#### Exercise
Reproduce the full text on the HP Digital Entertainment Center word for word, from its heading to its last sentence.

HP Digital Entertainment Center
A wireless keyboard with a built-in trackball is about the only indication that HP's z556 Digital Entertainment Center (DEC) might be the offspring of office equipment. With its DVD player buttons across the front of its sleek black case, front-panel A/V inputs under a flip plate, and the TV channel or movie title of whatever you're watching crawling across its text display, the DEC really does look like it belongs in a home theater instead of on a desk. Unlike HP's other Media Center PCs, the DEC is designed for horizontal placement. It could fit in a stack of A/V gear, but since it's meant to replace most of your other components, it would be a pretty short stack. And it was quiet enough to slip in unnoticed.
• 3.0-GHz Pentium 4; 512 MB RAM; 250-GB hard drive (additional 400-GB Personal Media Drive, $350)
• DVD Super Multi Drive with LightScribe disc labeling
• Free TV program guide
• FM tuner with pause and replay
• A/V inputs digital and analog RF/antenna; composite- and 2 S-video; 3 stereo audio; FM antenna; microphone
• A/V outputs DVI-D; VGA; component-, composite-, and S-video; 7.1-channel RCA surround sound; optical and coaxial digital audio; headphone
• Other I/O 6 USB; 2 FireWire (4-pin, 6-pin); Ethernet; Wi-Fi antenna; 9-in-1 Flash Media Card Reader; 2 IR emitters for cable/satellite control; wireless keyboard; remote control
• 17 x 4.5 x 16.5 in, 25 lbs
The DEC isn't just a TV junkie's dream; it's a system even an HDTV fan can love. For starters, it has three tuners - two for conventional TV and one for digital TV. You can record three channels at the same time, one of them HDTV, even while you watch a fourth show that was recorded earlier. There's also an FM tuner that lets you pause and replay off-air radio.

#### Dataset extract
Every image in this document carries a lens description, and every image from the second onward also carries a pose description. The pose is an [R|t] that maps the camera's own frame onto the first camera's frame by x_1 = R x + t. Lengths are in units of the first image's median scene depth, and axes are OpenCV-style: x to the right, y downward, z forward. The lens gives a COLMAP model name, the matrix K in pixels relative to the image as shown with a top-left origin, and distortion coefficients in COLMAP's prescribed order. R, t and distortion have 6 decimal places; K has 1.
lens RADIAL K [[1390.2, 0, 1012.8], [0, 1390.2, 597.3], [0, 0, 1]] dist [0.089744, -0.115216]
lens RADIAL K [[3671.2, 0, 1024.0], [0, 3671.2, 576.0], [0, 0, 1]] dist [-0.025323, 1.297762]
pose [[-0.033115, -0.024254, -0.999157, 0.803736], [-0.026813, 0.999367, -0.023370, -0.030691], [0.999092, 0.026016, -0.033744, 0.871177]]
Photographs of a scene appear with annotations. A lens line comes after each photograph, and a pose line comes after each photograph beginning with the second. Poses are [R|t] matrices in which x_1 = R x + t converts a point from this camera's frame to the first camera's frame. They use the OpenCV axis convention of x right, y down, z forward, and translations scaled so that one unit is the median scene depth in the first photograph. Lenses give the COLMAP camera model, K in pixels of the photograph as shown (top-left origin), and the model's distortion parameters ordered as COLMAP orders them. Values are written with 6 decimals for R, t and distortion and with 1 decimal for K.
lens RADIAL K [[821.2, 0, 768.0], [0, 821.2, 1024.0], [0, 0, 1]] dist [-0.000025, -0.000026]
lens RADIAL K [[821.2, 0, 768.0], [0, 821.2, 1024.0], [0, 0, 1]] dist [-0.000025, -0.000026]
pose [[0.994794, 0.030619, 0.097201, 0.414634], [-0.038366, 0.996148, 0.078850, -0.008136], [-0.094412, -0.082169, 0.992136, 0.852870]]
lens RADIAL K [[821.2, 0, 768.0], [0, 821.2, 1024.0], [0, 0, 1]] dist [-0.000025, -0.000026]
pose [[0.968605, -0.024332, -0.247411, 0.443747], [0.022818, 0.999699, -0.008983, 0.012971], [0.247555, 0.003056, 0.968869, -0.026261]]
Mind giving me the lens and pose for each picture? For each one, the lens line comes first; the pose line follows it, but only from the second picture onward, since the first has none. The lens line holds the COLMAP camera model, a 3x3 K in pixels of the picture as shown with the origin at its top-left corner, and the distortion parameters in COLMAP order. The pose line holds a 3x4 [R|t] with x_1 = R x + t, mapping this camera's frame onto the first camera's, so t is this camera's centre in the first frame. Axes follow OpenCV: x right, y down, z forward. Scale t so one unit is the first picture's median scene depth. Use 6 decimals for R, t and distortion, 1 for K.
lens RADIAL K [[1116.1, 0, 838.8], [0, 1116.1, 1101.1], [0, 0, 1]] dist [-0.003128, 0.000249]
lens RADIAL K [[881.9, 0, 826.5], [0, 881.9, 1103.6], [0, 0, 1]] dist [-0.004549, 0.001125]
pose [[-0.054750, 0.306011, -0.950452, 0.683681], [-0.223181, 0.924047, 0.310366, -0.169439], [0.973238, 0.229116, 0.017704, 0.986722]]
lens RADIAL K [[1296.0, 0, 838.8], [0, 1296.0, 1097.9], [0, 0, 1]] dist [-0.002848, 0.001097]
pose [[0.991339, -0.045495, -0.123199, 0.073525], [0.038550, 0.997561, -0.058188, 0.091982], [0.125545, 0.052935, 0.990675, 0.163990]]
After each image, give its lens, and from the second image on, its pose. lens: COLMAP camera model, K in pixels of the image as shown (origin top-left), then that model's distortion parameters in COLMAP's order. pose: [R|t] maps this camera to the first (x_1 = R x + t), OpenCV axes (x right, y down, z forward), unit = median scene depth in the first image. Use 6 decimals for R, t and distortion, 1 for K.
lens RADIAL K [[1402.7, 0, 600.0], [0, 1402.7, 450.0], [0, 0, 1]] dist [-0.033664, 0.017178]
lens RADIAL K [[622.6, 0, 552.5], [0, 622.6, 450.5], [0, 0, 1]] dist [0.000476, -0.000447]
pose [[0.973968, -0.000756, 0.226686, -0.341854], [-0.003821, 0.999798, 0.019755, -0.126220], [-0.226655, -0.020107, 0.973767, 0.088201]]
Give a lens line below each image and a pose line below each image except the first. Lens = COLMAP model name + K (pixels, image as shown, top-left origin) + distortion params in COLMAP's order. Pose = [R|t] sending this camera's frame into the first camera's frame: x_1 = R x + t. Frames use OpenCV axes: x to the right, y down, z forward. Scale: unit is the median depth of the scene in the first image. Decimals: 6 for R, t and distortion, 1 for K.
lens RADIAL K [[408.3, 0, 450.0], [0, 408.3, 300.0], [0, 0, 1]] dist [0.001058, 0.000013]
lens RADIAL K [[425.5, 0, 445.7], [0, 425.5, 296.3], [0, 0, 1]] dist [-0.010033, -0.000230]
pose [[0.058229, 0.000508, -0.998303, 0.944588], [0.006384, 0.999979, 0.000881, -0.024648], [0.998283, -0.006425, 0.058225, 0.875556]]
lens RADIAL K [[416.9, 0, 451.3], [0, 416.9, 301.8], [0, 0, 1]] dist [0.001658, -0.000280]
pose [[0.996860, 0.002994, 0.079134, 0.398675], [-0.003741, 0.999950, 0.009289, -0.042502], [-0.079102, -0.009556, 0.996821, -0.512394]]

#### Exercise response
HP Digital Entertainment Center
A wireless keyboard with a built-in trackball is about the only indication that HP's z556 Digital Entertainment Center (DEC) might be the offspring of office equipment. With its DVD player buttons across the front of its sleek black case, front-panel A/V inputs under a flip plate, and the TV channel or movie title of whatever you're watching crawling across its text display, the DEC really does look like it belongs in a home theater instead of on a desk. Unlike HP's other Media Center PCs, the DEC is designed for horizontal placement. It could fit in a stack of A/V gear, but since it's meant to replace most of your other components, it would be a pretty short stack. And it was quiet enough to slip in unnoticed.
• 3.0-GHz Pentium 4; 512 MB RAM; 250-GB hard drive (additional 400-GB Personal Media Drive, $350)
• DVD Super Multi Drive with LightScribe disc labeling
• Free TV program guide
• FM tuner with pause and replay
• A/V inputs digital and analog RF/antenna; composite- and 2 S-video; 3 stereo audio; FM antenna; microphone
• A/V outputs DVI-D; VGA; component-, composite-, and S-video; 7.1-channel RCA surround sound; optical and coaxial digital audio; headphone
• Other I/O 6 USB; 2 FireWire (4-pin, 6-pin); Ethernet; Wi-Fi antenna; 9-in-1 Flash Media Card Reader; 2 IR emitters for cable/satellite control; wireless keyboard; remote control
• 17 x 4.5 x 16.5 in, 25 lbs
The DEC isn't just a TV junkie's dream; it's a system even an HDTV fan can love. For starters, it has three tuners - two for conventional TV and one for digital TV. You can record three channels at the same time, one of them HDTV, even while you watch a fourth show that was recorded earlier. There's also an FM tuner that lets you pause and replay off-air radio.